Leonardo lived in a time of powerful Italian and French leaders. He serves men of power like Cesare Borgia, Francis I, and Pope Leo X (the son of Lorenzo de’ Medici).
Leonardo serves Cesare Borgia for 8 years as an engineer and artist. He creates the model for a massive horse (a larger mold than had ever been created would be required). It is to be a tribute to Cesare Borgia but it is never cast because of the circumstance of war.
By historical account, Cesare Borgia is ambitious and arrogant. Cesare is alleged to have murdered his brother to assume control of a Papal State. He is alleged to have been responsible for several political assassinations. Leonardo seems to have had no compunction for serving Borgia and appears to have been a confident of the brutal dictator.
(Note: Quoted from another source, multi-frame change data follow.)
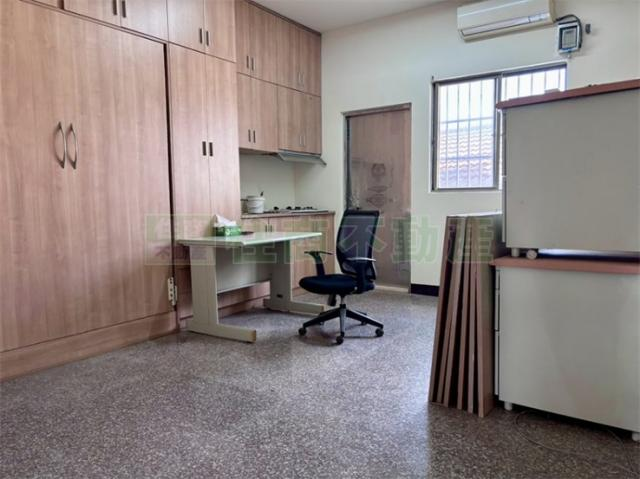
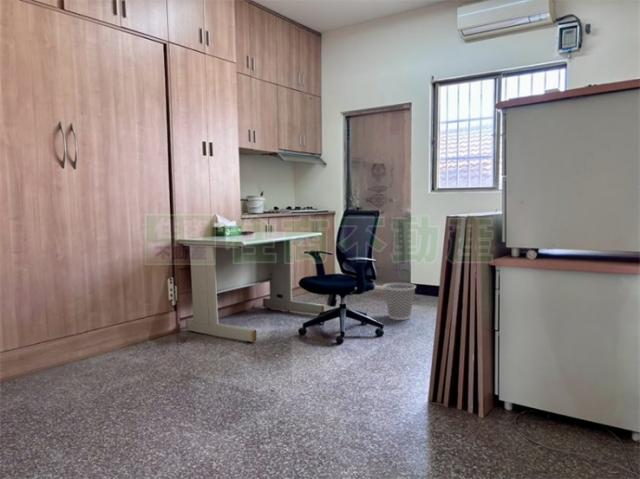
+ wastebasket [382,282,417,321]
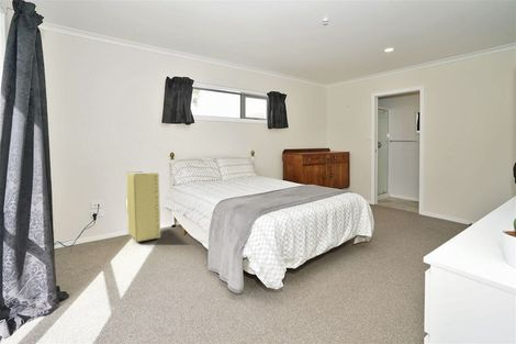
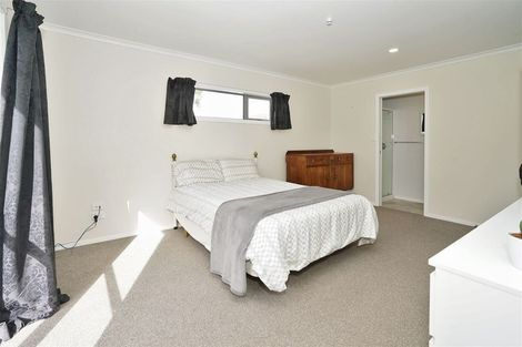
- laundry hamper [125,171,161,243]
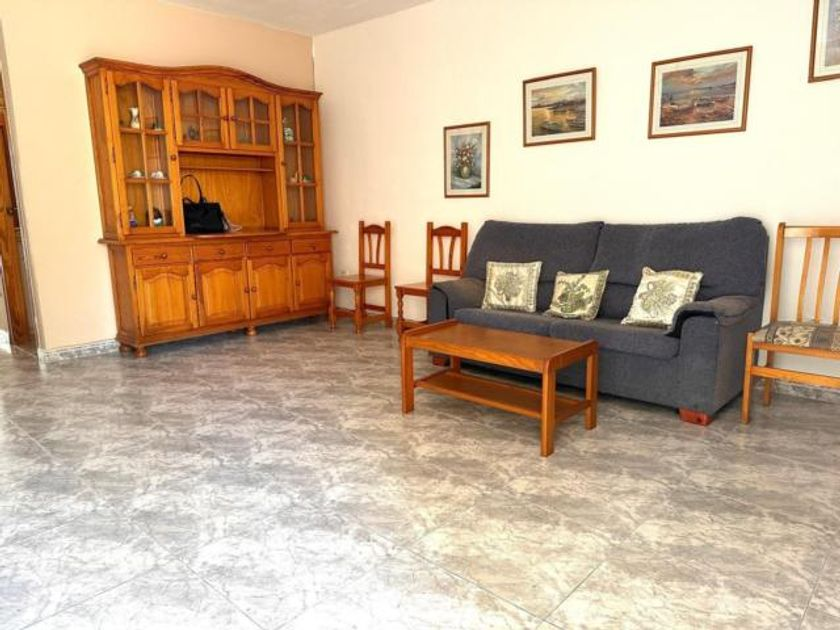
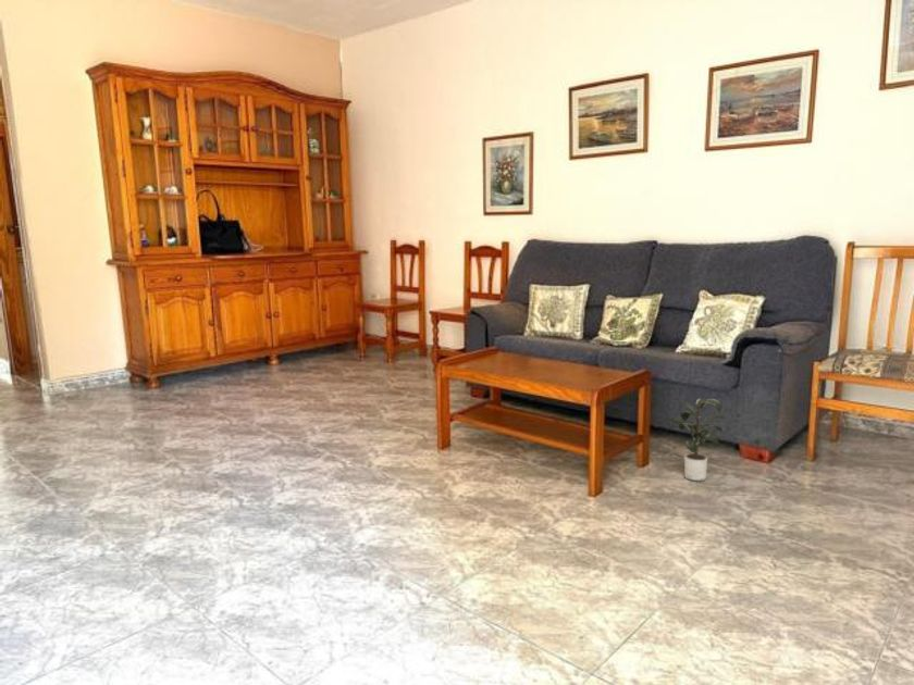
+ potted plant [669,397,727,482]
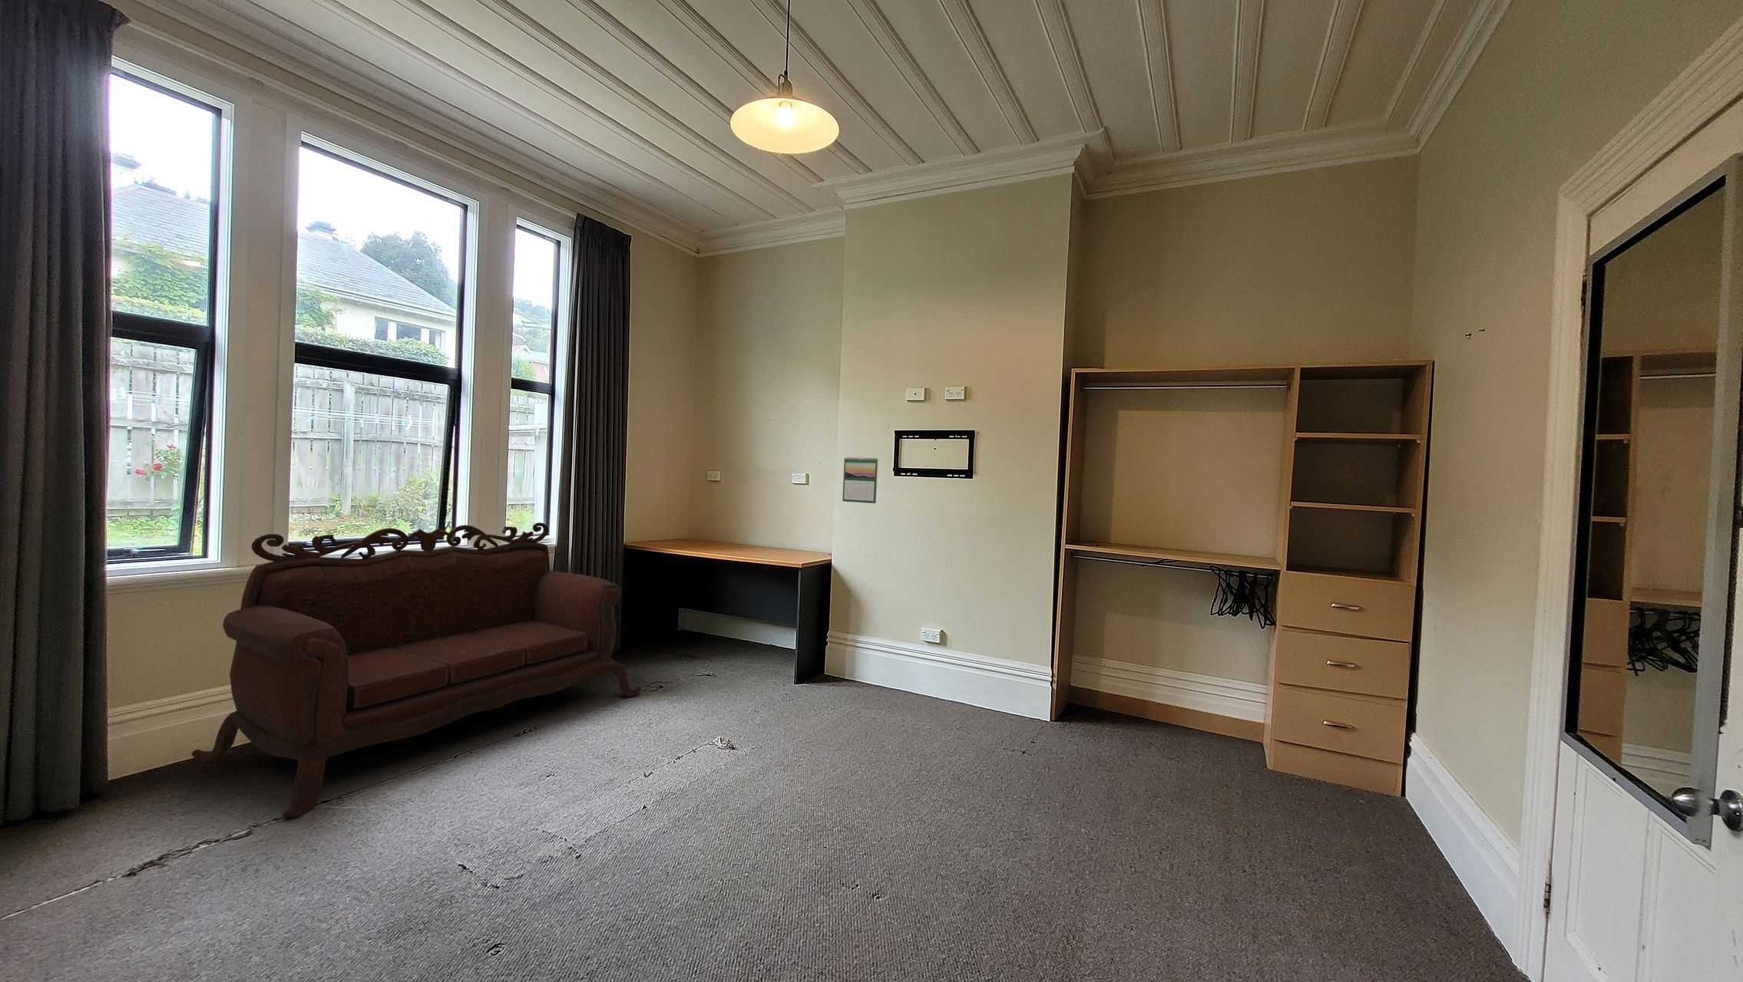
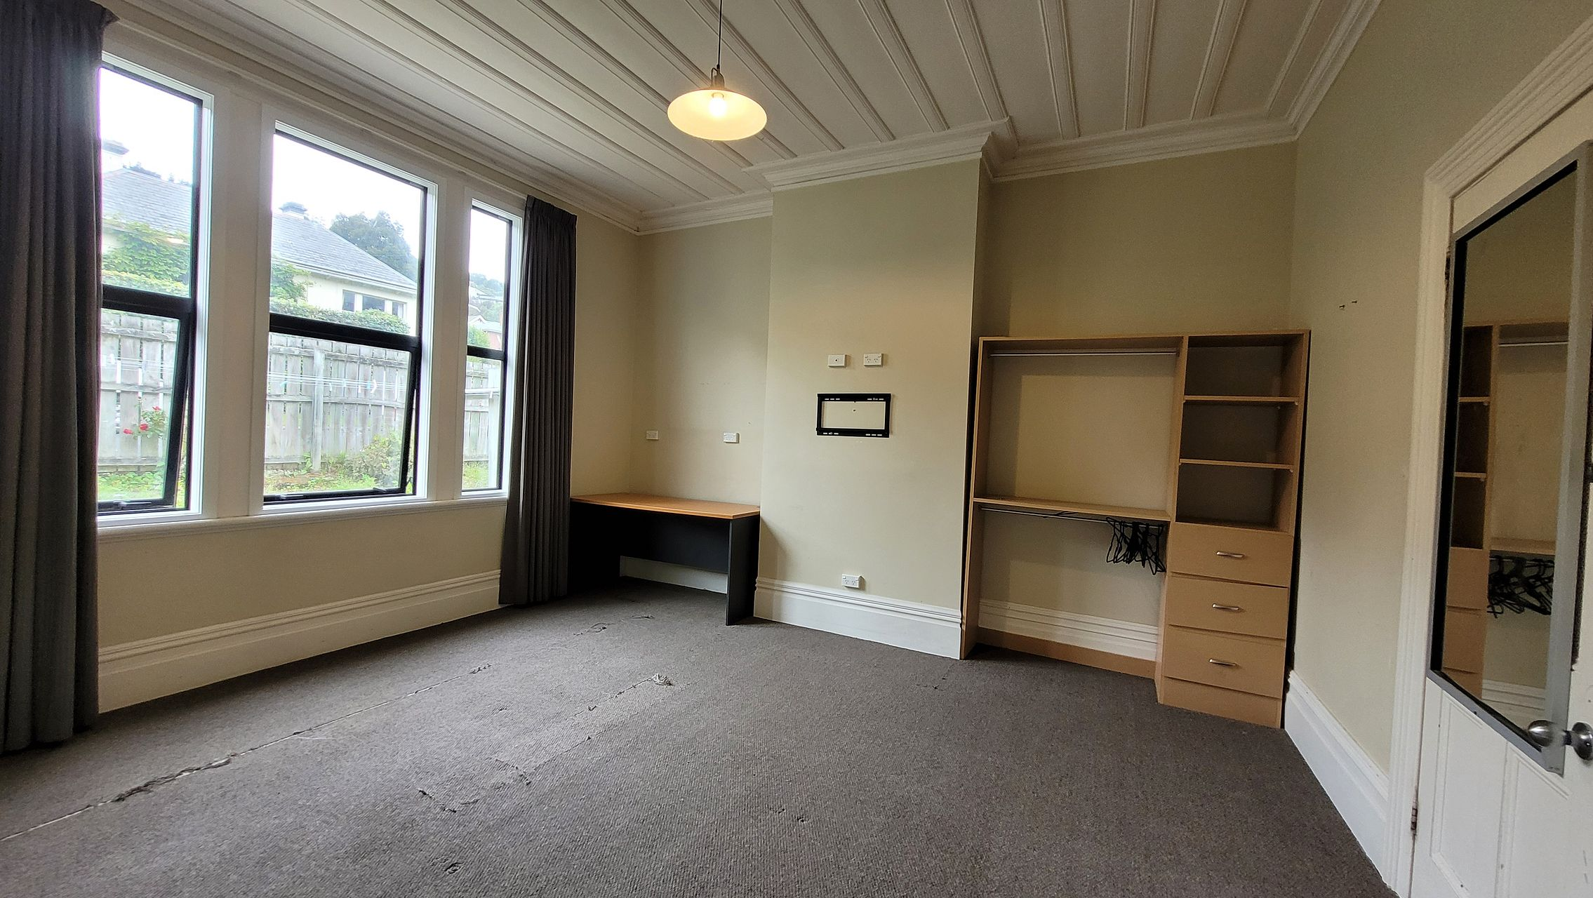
- calendar [842,456,879,504]
- sofa [192,522,643,818]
Two interesting reveals by Isaacson is Leonardo’s willingness to serve whoever would sponsor his work regardless of their good or bad actions, and his role as a scene creator for theatrical productions. Isaacson’s explanation of Leonardo’s scene creations for plays is revelatory because of the many mechanical inventions drawn by this master of innovation.
One can imagine how thrilled an audience would be at a theatre production that showed Leonardo’s skill as an animator of mechanical wonders. It seems a perfect venue for Leonardo’s inventive mind.
Leonardo becomes friends with luminaries like Niccolo Machiavelli and Luca Pacioli (an Italian mathematician).
Niccolo Machiavelli, 1469-1527, died at age 58. Cesare Borgia is said to have been the model for “The Prince”.
Most, but not all, of Leonardo’s patrons and customers were men or women of great power and wealth. Some, like Borgia had little or no moral conscience. Some with great wealth who requested commissions were ignored by Leonardo.
A younger contemporary of Leonardo is Michelangelo Buonarroti.
Michelangelo is a competitor for Art commissions who disdains Leonardo.
Detail of Michelanglo’s “Doubting Thomas”.
Isaacson notes that Leonardo is no less disdainful of Michelangelo but much less confrontational when asked for opinions about his competitor’s work.
Isaacson wrote a biography of Stephen Jobs and often refers to Jobs’ driven personality.
His biography of Leonardo shows a commonality between these two geniuses. They both looked for perfection in their work.
From a painting of the Last Supper, to the image of Saint Jerome in the Wilderness, to the Mona Lisa, Isaacson shows Leonardo to be among the most creative artist of all time. Leonardo’s understanding of light and shadow, human vision, physiology, and facial expression contribute to art what E=MC squared contributed to physics.
(Sadly, Isaacson notes much of “The Last Supper” shows little of Leonardo’s original work because of cleanings and restorations over the centuries.)
Isaacson shows Leonardo is much more than an artist. From the idea of creating power from water movement to the planning of cities for Kings, Leonardo da Vinci is shown to be an insightful civil engineer. In sum, Isaacson implies Leonardo’s insights rival all the savants of history. Leonardo da Vinci is an artist and scientist ahead of his time.